Von der Kastration würde ich auch eher abraten, viele Hunde neigen dann erst recht zu unsicherem/ängstlichen Verhalten.
Dass ihr einen Trainer hinzu zieht finde ich super! Ich hoffe es ist auch ein guter Trainer der was von seinem Handwerk versteht. Leider kommt man viel zu oft an Möchtegern-Hundeflüsterer. Also auch wenn ihr auf Hilfe angewiesen seid, wenn euch eine Methode komisch vor kommt und ihr ein schlechtes Gefühl dabei habt, dann sucht lieber nochmal weiter.
Vielleicht kann hier jemand einen kompetenten Trainer empfehlen, wenn ihr sagt wo ihr wohnt.
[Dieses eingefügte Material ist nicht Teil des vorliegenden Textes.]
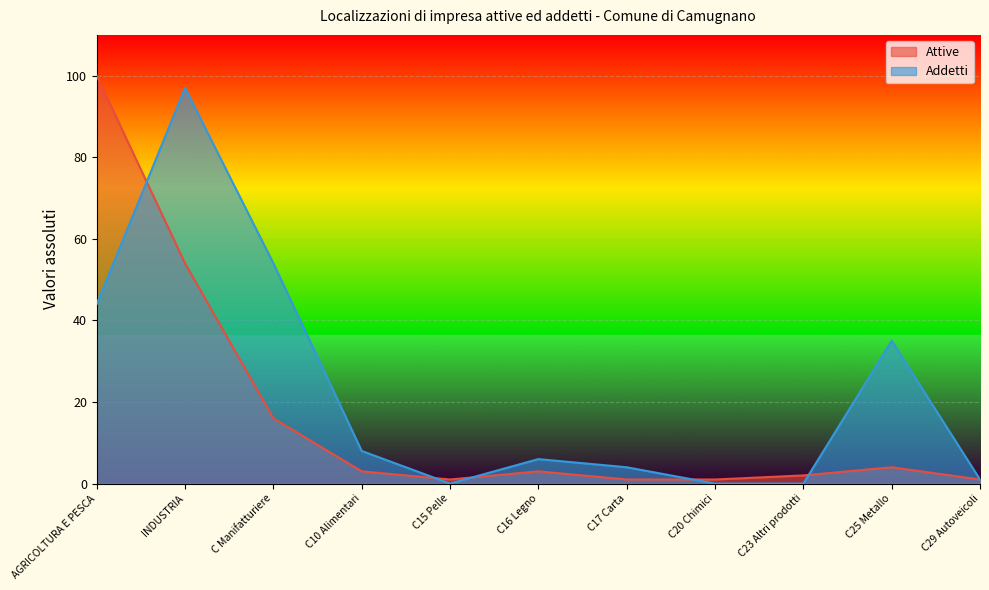

What is the value of the Attive point at the 2nd from the left?

54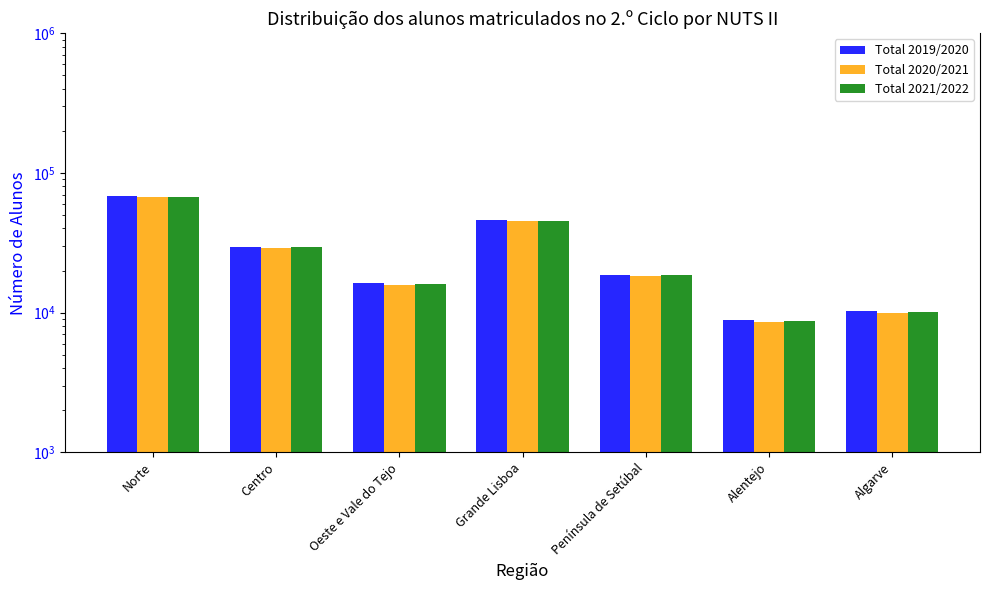

What is the average value of the Total 2020/2021 series?

27621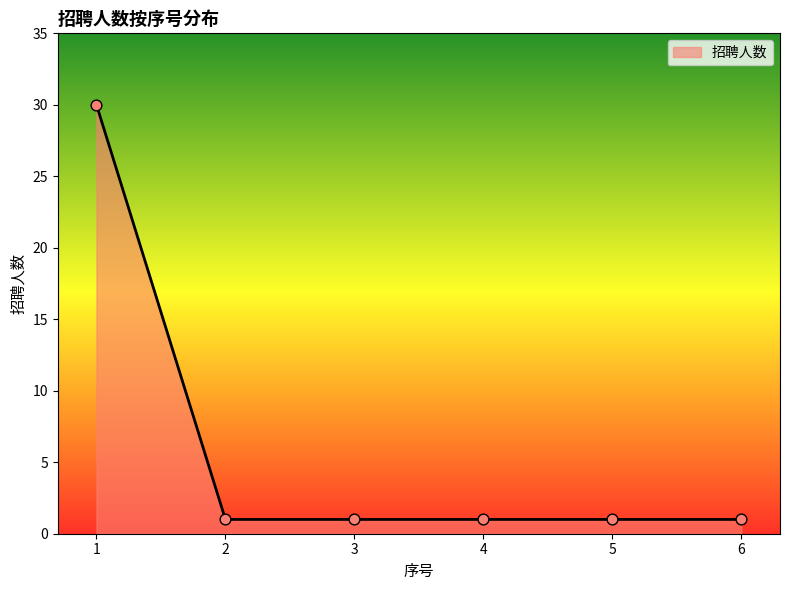

Between 1 and 2, which is larger?

1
Zum Schnappen selber möchte ich eher keine Tipps geben, weil da einfach erstmal die Ursache geklärt werden muss. Anscheinend hat er mit dem Schnappen irgendwie Erfolg gehabt (z.B. Abstand zu den Personen vergrößert) und zeigt es deshalb eben häufiger. Ein Grundmisstrauen bestand ja schon.
Wichtig ist jetzt erstmal, dass ihr verhindert, dass sowas nochmal passiert. Finde es gut, dass ihr mit Maulkorb rausgeht und das auch bei Besuch gut managed. Allerdings würde ich überlegen, wie verlässlich er mit euren Kindern ist. Wenn ihr da den geringsten Zweifel habt, dann zieht ihm auch im Haus einen Maulkorb auf, oder verhindert den Kontakt, z.B. durch eine Box oder räumliche Trennung.
Sowas geht schneller als man denkt. Ich spreche da aus Erfahrung und dann den Hund als Beißer abzugeben ist eben sehr ungünstig und für den Hund blöder als ein Maulkorb. Wichtig halt, dass der gut sitzt. Er damit hecheln und trinken kann und auch Leckerlis nehmen.
Draußen würde ich versuchen kritische Situationen zu vermeiden, also Bögen gehen und Leuten ausweichen. Wenn er ruhig und entspannt ist, dann kannst du das ja belohnen.